The data:
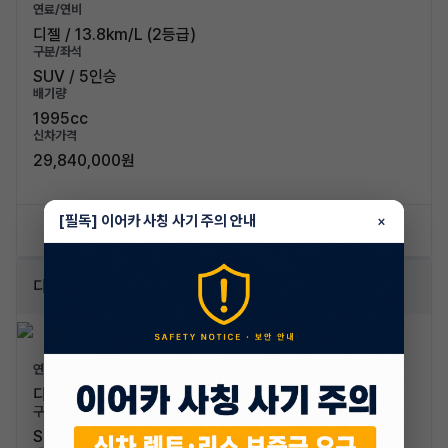
연료/연비
디젤 / 13.8km/L (2등급)
구분/좌석
SUV / 5인승
배기량
1995cc
신차가격
29,840,000원
[필독] 이어카 사칭 사기 주의 안내
×
신차 문의하기
승계 리스트
디젤 R2.2 4WD 마스터
연료/연비
디젤 / 12.4km/L (3등급)
구분/좌석
SUV / 5인승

Your instructions:
All entries above must be printed again verbatim, with images excluded.

Solved problem:
연료/연비
디젤 / 13.8km/L (2등급)
구분/좌석
SUV / 5인승
배기량
1995cc
신차가격
29,840,000원
[필독] 이어카 사칭 사기 주의 안내
×
신차 문의하기
승계 리스트
디젤 R2.2 4WD 마스터
연료/연비
디젤 / 12.4km/L (3등급)
구분/좌석
SUV / 5인승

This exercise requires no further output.